Dharma poèmes - Park Je-chun (Ed. Sombres Rets, 2009, 75 p.)
12 mars 2010
La virevolte de Nancy Huston
Attention, écrivain-chouchou : risque de totale subjectivité !
Ce livre aurait pu être un modeste petit ouvrage échoué entre deux pavés et oublié sitôt refermé. En ce qui me
concerne il connaitra un autre destin car je le laisserais volontiers sur la table de chevet de ma mère
pour qu'elle puisse y puiser toutes les facettes du genre humain. Je
parle du genre humain mais c'est bel et bien la femme qui est sous les
projecteurs dans cette histoire de danseuse empêchée dans sa vocation.
Je
m'explique : Lin est une étoile émérite qui a à première vue tout
pour être heureuse avec une vie de famille bien remplie et un mari
Derek qu'elle croit aimer. Viennent s'ajouter au portrait de la petite
famille parfaite : deux petites filles qui, en requérant éducation et
attention, détournent peu à peu leur mère de son vrai rêve, danser.
Et
l'histoire gagne en profondeur avec le temps qui passe, avec les
enfants qui grandissent et cette étrange impression de passer à côté de
sa vie. Mais noyer le poisson ne le fait pas disparaitre et quoi qu'on
fasse il remontera toujours à la surface. C'est le cas avec cette
passion débordante qui la rappelle à elle fréquemment. Et les moments se
font de plus en plus pressants, de plus en plus difficiles à canaliser.
L'esprit vagabonde et même si Lin reste à la maison, ses pensées et ses
gestes sont tous tournés vers la danse.

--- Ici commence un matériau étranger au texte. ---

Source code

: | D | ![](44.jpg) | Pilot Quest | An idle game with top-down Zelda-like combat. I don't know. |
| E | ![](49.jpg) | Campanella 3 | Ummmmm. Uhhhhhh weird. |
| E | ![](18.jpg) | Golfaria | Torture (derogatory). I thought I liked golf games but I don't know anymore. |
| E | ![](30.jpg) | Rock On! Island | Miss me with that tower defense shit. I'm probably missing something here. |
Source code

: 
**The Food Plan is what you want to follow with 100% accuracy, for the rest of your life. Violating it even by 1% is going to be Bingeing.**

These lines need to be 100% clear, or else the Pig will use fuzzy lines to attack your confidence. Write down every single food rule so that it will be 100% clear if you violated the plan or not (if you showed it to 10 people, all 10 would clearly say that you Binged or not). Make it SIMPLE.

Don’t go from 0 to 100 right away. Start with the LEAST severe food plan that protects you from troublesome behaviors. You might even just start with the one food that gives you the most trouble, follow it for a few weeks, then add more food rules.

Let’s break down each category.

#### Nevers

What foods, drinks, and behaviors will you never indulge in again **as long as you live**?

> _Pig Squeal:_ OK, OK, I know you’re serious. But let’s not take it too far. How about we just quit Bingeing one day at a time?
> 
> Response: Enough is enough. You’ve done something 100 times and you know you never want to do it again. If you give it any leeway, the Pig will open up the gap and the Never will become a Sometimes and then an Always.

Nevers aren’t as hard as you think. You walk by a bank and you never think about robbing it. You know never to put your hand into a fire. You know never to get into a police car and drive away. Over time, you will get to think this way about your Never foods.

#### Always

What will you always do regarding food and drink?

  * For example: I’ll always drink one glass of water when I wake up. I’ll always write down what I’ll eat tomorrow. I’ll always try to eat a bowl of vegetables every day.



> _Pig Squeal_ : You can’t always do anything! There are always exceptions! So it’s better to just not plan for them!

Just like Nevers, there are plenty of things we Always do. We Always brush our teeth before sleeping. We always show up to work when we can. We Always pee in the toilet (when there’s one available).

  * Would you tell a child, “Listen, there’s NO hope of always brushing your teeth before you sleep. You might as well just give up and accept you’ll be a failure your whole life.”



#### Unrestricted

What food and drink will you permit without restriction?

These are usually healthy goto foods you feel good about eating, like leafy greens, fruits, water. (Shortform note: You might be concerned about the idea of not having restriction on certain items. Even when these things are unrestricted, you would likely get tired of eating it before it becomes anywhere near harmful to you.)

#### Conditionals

A quoi bon résister?
[Risque de spolier]
Le
livre se compose de deux parties avec la première qui retrace la vie de
famille rangée avec un quotidien qu'on se plait à retracer chaque jour
: repas, toilette, discussions entre amis/famille, boulot.
Dans la
seconde partie Lin prend son envol. On ne sait pas trop comment ni à
quel moment l'abandon de domicile a eu lieu mais la danseuse a regagné
ses ballerines. Et c'est dans cette partie que les doutes entrent en
jeu : que Derek s'organise avec deux fillettes un peu perdues et
traumatisées. Lin quant à elle ne vit plus que pour sa passion, égoïstement et avec bien peu de scrupules sur les dégâts collatéraux engendrés par son choix : elle
enchaine les représentations, flirte avec le chef d'orchestre et envoie
valser toute sa vie établie. Au revoir maison, enfants ; bonjour
hôtels, paillettes et troupe de danse !
Le style de Nancy Huston,
il n'y a pas à dire on adhère ou on abhorre. Pour ma part je suis
charmée par ses trouvailles linguistiques, par sa manière de placer et
déplacer le temps, de le faire filer selon que la frustration soit là
ou que les liens familiaux se dénouent. C'est l'impression curieuse
qu'on a avec un tel livre : qu'on a la possibilité de briser toutes les
barrières temporelles, de pouvoir accélérer le vide existentiel pour
revenir sur les moments-clé qui marquent une vie.
Et dans le sillage
de Lin c'est Derek, ce sont les deux fillettes et les proches qui sont
en pleine tempête, témoins d'une destinée qu'ils ne peuvent contrôler.
Pour résumer : je crois que ce livre est vraiment admirable et qu'il
donne une envie folle de poursuivre dans les pas d'une écrivain dont les
ficelles nous ensorcellent.
Le genre de petites phrases piquantes qui me fait sourire : Évidemment que je fais attention, sœurette. Les capotes sont le premier pas sur le chemin des décapotables. (p.160)
Je tiens à remercier ma belle aBeiLLe qui m'avait offert ce livre lors du swap des plages. Voilà un livre que je ne regrette pas d'avoir lu. Oh, loin de là !


La virevolte - Nancy Huston (J'ai lu, 2006, 189 p.)